__Prompt__. Establish the number of lines below that contain the string "assign". State that number alone.

BEGIN Information shown

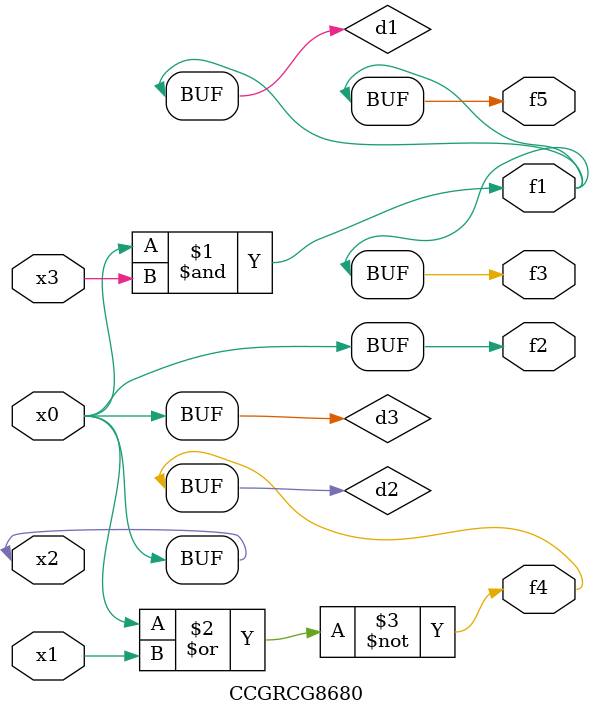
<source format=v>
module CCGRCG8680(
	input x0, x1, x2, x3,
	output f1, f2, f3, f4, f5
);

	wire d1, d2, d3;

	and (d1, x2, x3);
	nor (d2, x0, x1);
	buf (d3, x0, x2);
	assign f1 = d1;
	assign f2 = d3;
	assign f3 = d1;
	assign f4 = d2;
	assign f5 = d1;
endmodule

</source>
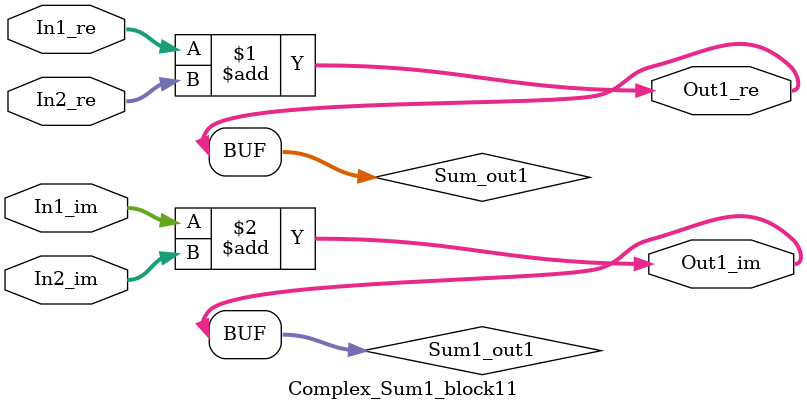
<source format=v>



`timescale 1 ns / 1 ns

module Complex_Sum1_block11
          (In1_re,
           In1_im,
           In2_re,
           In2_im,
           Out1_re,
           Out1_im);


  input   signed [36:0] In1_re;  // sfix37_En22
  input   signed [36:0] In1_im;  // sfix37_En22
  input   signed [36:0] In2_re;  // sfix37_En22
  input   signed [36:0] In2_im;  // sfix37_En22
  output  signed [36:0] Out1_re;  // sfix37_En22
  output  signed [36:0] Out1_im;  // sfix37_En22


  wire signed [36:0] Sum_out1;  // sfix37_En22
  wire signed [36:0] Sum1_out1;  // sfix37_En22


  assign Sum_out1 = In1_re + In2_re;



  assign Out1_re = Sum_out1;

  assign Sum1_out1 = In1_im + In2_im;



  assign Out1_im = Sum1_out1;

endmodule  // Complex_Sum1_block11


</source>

END Information shown

__Output of the task__. 9